# Squat shoes? Lifting shoes



## PowerOutput (Oct 3, 2012)

Does anyone know if these are a worthwhile buy? Anybody use them??

If not then what is good footwear to use??


----------



## AK-26 (May 29, 2011)

I know that quite a few on here rate vibrams and adidas powerlifting trainers, but i dont use them myself.

For squats and deads i just use adidas superstars or adidas samba trainers as they have a flat sole and are comfy.

For everything else its nike freerunners.


----------



## PowerOutput (Oct 3, 2012)

Yeah looking at Adidas ones the now is xmas gift so may as well get dear ones lol. Don't like the vibrams ninja turtle stuff

Yeah use my Samba or hightops the now generally but wan't to start using proper shoes and a belt start getting a good number.

cheers


----------



## Robbie (Dec 31, 2007)

Nike romaleos. Best gym purchase I've made!


----------



## zack amin (Mar 13, 2012)

i do em shoeless just socks, most comfortable


----------



## Greyphantom (Oct 23, 2003)

converse allstars... best shoe I have ever used for lifting...


----------



## j.o.s.h (Sep 6, 2012)

I find no shoes is beat for deds and squats!


----------



## mattiasl (Jan 13, 2009)

Vibram fivefingers are awesome to squat in!


----------



## lickatsplit (Aug 21, 2012)

shoeless is best


----------



## Guest (Nov 28, 2012)

Wouldn't ever squat without my Adidas powerperfect 2s best 90 quid I've spent.

Done wonders for my form.


----------



## Wardy33 (Nov 12, 2012)

PowerOutput said:


> Does anyone know if these are a worthwhile buy? Anybody use them??
> 
> If not then what is good footwear to use??


Most might not like this but I use boxing shoes, 10mm rubber sole, as flat as my feet can get to perform as naturally as possible, cost me £28 and work a treat..

- Extracted data:
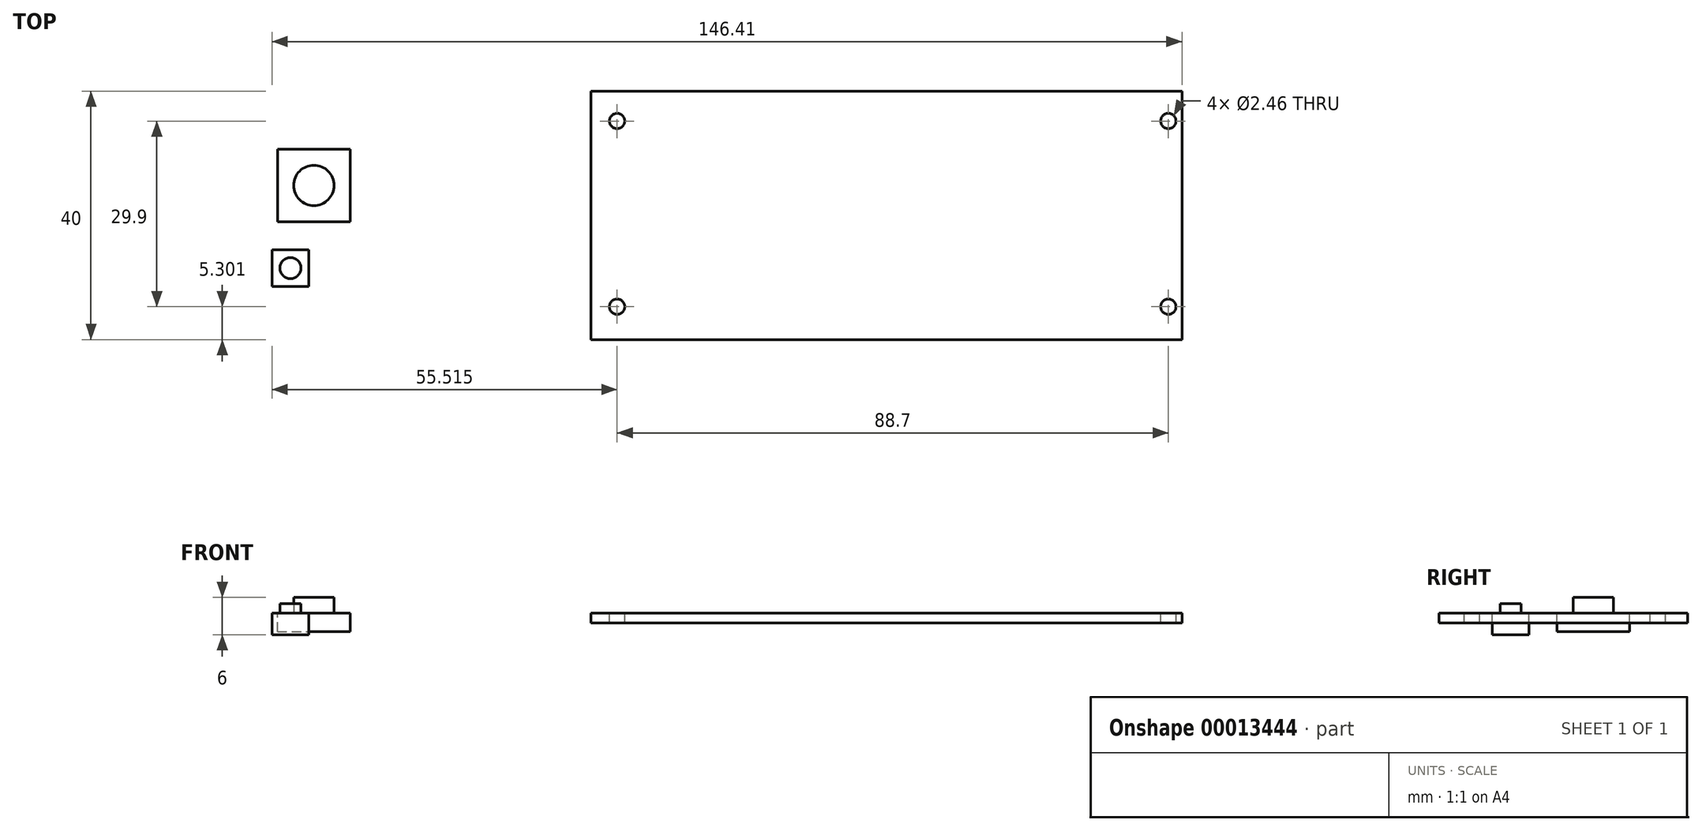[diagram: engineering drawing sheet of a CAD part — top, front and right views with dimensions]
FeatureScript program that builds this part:
annotation { "Feature Type Name" : "Feature", "Feature Type Description" : "" }
export const myFeature = defineFeature(function(context is Context, id is Id, definition is map)
    precondition{}
    {
        {
            var Q0;
            Q0=qCreatedBy(makeId("Top.planeOp"),FACE);
            var sketch = newSketch(context, id + "F0", { "sketchPlane" : qUnion([Q0])});
            skLineSegment(sketch, "E0.bottom", {"start": v(-45.28, 9.32) * mm, "end": v(49.82, 9.32) * mm});
            skLineSegment(sketch, "E0.top", {"start": v(-45.28, -30.68) * mm, "end": v(49.82, -30.68) * mm});
            skLineSegment(sketch, "E0.left", {"start": v(-45.28, 9.32) * mm, "end": v(-45.28, -30.68) * mm});
            skLineSegment(sketch, "E0.right", {"start": v(49.82, 9.32) * mm, "end": v(49.82, -30.68) * mm});
            skLineSegment(sketch, "E1.bottom", {"start": v(-95.72, 0) * mm, "end": v(-84.02, 0) * mm});
            skLineSegment(sketch, "E1.top", {"start": v(-95.72, -11.7) * mm, "end": v(-84.02, -11.7) * mm});
            skLineSegment(sketch, "E1.left", {"start": v(-95.72, 0) * mm, "end": v(-95.72, -11.7) * mm});
            skLineSegment(sketch, "E1.right", {"start": v(-84.02, 0) * mm, "end": v(-84.02, -11.7) * mm});
            skLineSegment(sketch, "E2", {"start": v(-95.72, 0) * mm, "end": v(-84.02, -11.7) * mm, "construction": true});
            skLineSegment(sketch, "E3", {"start": v(-84.02, 0) * mm, "end": v(-95.72, -11.7) * mm, "construction": true});
            skCircle(sketch, "E4", {"center": v(-89.87, -5.85) * mm, "radius": 3.25 * mm});
            skLineSegment(sketch, "E5.bottom", {"start": v(-96.59, -16.2) * mm, "end": v(-90.69, -16.2) * mm});
            skLineSegment(sketch, "E5.left", {"start": v(-96.59, -16.2) * mm, "end": v(-96.59, -22.1) * mm});
            skLineSegment(sketch, "E5.top", {"start": v(-96.59, -22.1) * mm, "end": v(-90.69, -22.1) * mm});
            skLineSegment(sketch, "E6", {"start": v(-96.59, -16.2) * mm, "end": v(-90.69, -22.1) * mm, "construction": true});
            skLineSegment(sketch, "E5.right", {"start": v(-90.69, -16.2) * mm, "end": v(-90.69, -22.1) * mm});
            skCircle(sketch, "E7", {"center": v(-93.64, -19.16) * mm, "radius": 1.7 * mm});
            skLineSegment(sketch, "E8", {"start": v(-90.69, -16.2) * mm, "end": v(-96.59, -22.1) * mm, "construction": true});
            skLineSegment(sketch, "E9", {"start": v(47.62, -30.68) * mm, "end": v(47.62, 9.32) * mm, "construction": true});
            skLineSegment(sketch, "E10", {"start": v(-41.08, -30.68) * mm, "end": v(-41.08, 9.32) * mm, "construction": true});
            skLineSegment(sketch, "E11", {"start": v(49.82, -25.38) * mm, "end": v(-45.28, -25.38) * mm, "construction": true});
            skLineSegment(sketch, "E12", {"start": v(49.82, 4.52) * mm, "end": v(-45.28, 4.52) * mm, "construction": true});
            skCircle(sketch, "E13", {"center": v(47.62, -25.38) * mm, "radius": 1.23 * mm});
            skCircle(sketch, "E14", {"center": v(-41.08, -25.38) * mm, "radius": 1.23 * mm});
            skCircle(sketch, "E15", {"center": v(47.62, 4.52) * mm, "radius": 1.23 * mm});
            skCircle(sketch, "E16", {"center": v(-41.08, 4.52) * mm, "radius": 1.23 * mm});
            skSolve(sketch);
        }
        {
            var Q0;
            Q0=makeQuery(id+"F0.imprint","IMPRINT",FACE,{"disambiguationData":[TD([[makeQuery(id+"F0.imprint","IMPRINT",EDGE,{"derivedFrom":sQuery(id+"F0.wireOp",EDGE,"E0.bottom")}),-1.0]])]});
            extrude(context, id + "F1", {"entities" : qUnion([Q0]), "oppositeDirection" : true, "depth" : 1.6 * mm});
        }
        {
            var Q0;
            Q0=makeQuery(id+"F1.opExtrude","CAP_FACE",FACE,{"disambiguationData":[OSD([sQuery(id+"F0.wireOp",EDGE,"E0.bottom"),sQuery(id+"F0.wireOp",EDGE,"E0.top"),sQuery(id+"F0.wireOp",EDGE,"E0.left"),sQuery(id+"F0.wireOp",EDGE,"E0.right"),sQuery(id+"F0.wireOp",EDGE,"E13"),sQuery(id+"F0.wireOp",EDGE,"E14"),sQuery(id+"F0.wireOp",EDGE,"E15"),sQuery(id+"F0.wireOp",EDGE,"E16")])],"isStart":true});
            var sketch = newSketch(context, id + "F2", { "sketchPlane" : qUnion([Q0])});
            skLineSegment(sketch, "E17.0", {"start": v(-45.28, -10.68) * mm, "end": v(49.82, -10.68) * mm, "construction": true});
            skLineSegment(sketch, "E18.0", {"start": v(-39.28, 9.32) * mm, "end": v(-39.28, -30.68) * mm, "construction": true});
            skLineSegment(sketch, "E19.0", {"start": v(-27.48, 9.32) * mm, "end": v(-27.48, -30.68) * mm, "construction": true});
            skLineSegment(sketch, "E20.0", {"start": v(-16.28, 9.32) * mm, "end": v(-16.28, -30.68) * mm, "construction": true});
            skPoint(sketch, "E21", {"position": v(-39.28, -10.68) * mm});
            skPoint(sketch, "E22", {"position": v(-16.28, -10.68) * mm});
            skLineSegment(sketch, "E23.0", {"start": v(31.12, 9.32) * mm, "end": v(31.12, -30.68) * mm, "construction": true});
            skLineSegment(sketch, "E24.0", {"start": v(19.02, 9.32) * mm, "end": v(19.02, -30.68) * mm, "construction": true});
            skLineSegment(sketch, "E25.0", {"start": v(4.22, 9.32) * mm, "end": v(4.22, -30.68) * mm, "construction": true});
            skLineSegment(sketch, "E26.0", {"start": v(-7.78, 9.32) * mm, "end": v(-7.78, -30.68) * mm, "construction": true});
            skLineSegment(sketch, "E27.0", {"start": v(-45.28, -26.18) * mm, "end": v(49.82, -26.18) * mm, "construction": true});
            skPoint(sketch, "E28", {"position": v(19.02, -10.68) * mm});
            skPoint(sketch, "E29", {"position": v(42.42, -10.68) * mm});
            skPoint(sketch, "E30", {"position": v(4.22, -26.18) * mm});
            skPoint(sketch, "E31", {"position": v(-7.78, -26.18) * mm});
            skLineSegment(sketch, "E32.0", {"start": v(-45.28, -22.08) * mm, "end": v(49.82, -22.08) * mm, "construction": true});
            skLineSegment(sketch, "E33.0", {"start": v(-45.28, 0.52) * mm, "end": v(49.82, 0.52) * mm, "construction": true});
            skPoint(sketch, "E34", {"position": v(-27.48, 0.52) * mm});
            skPoint(sketch, "E35", {"position": v(-27.48, -22.08) * mm});
            skPoint(sketch, "E36", {"position": v(31.12, -22.08) * mm});
            skPoint(sketch, "E37", {"position": v(31.12, 0.52) * mm});
            skLineSegment(sketch, "E38.0", {"start": v(42.42, 9.32) * mm, "end": v(42.42, -30.68) * mm, "construction": true});
            skSolve(sketch);
        }
        {
            var Q0;
            Q0=makeQuery(id+"F0.imprint","IMPRINT",FACE,{"disambiguationData":[TD([[makeQuery(id+"F0.imprint","IMPRINT",EDGE,{"derivedFrom":sQuery(id+"F0.wireOp",EDGE,"E1.bottom")}),-1.0]])]});
            var Q1;
            Q1=makeQuery(id+"F0.imprint","IMPRINT",FACE,{"disambiguationData":[TD([[makeQuery(id+"F0.imprint","IMPRINT",EDGE,{"derivedFrom":sQuery(id+"F0.wireOp",EDGE,"E4")}),1.0]])]});
            extrude(context, id + "F3", {"entities" : qUnion([Q0, Q1]), "oppositeDirection" : true, "depth" : 3 * mm});
        }
        {
            var Q0;
            Q0=makeQuery(id+"F0.imprint","IMPRINT",FACE,{"disambiguationData":[TD([[makeQuery(id+"F0.imprint","IMPRINT",EDGE,{"derivedFrom":sQuery(id+"F0.wireOp",EDGE,"E5.bottom")}),-1.0]])]});
            var Q1;
            Q1=makeQuery(id+"F0.imprint","IMPRINT",FACE,{"disambiguationData":[TD([[makeQuery(id+"F0.imprint","IMPRINT",EDGE,{"derivedFrom":sQuery(id+"F0.wireOp",EDGE,"E7")}),1.0]])]});
            extrude(context, id + "F4", {"entities" : qUnion([Q0, Q1]), "oppositeDirection" : true, "depth" : 3.5 * mm});
        }
        {
            var Q0;
            Q0=makeQuery(id+"F0.imprint","IMPRINT",FACE,{"disambiguationData":[TD([[makeQuery(id+"F0.imprint","IMPRINT",EDGE,{"derivedFrom":sQuery(id+"F0.wireOp",EDGE,"E7")}),1.0]])]});
            var Q1;
            Q1=sQuery(id+"F0.wireOp",EDGE,"E7");
            extrude(context, id + "F5", {"entities" : qUnion([Q0]), "operationType" : NewBodyOperationType.ADD, "surfaceEntities" : qUnion([Q1]), "depth" : 1.5 * mm});
        }
        {
            var Q0;
            Q0=makeQuery(id+"F0.imprint","IMPRINT",FACE,{"disambiguationData":[TD([[makeQuery(id+"F0.imprint","IMPRINT",EDGE,{"derivedFrom":sQuery(id+"F0.wireOp",EDGE,"E4")}),1.0]])]});
            extrude(context, id + "F6", {"entities" : qUnion([Q0]), "operationType" : NewBodyOperationType.ADD, "depth" : 2.5 * mm});
        }
    });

- Short exercise:
In the thread on lifting shoes, rewrite the paragraph that begins "Most might not like this" as a short list that keeps its main facts.

- Exercise response:
- The writer uses boxing shoes and acknowledges that most may not like this choice.
- The shoes have a 10mm rubber sole.
- They are as flat as possible, so the feet can perform as naturally as possible.
- They cost £28.
- They work very well.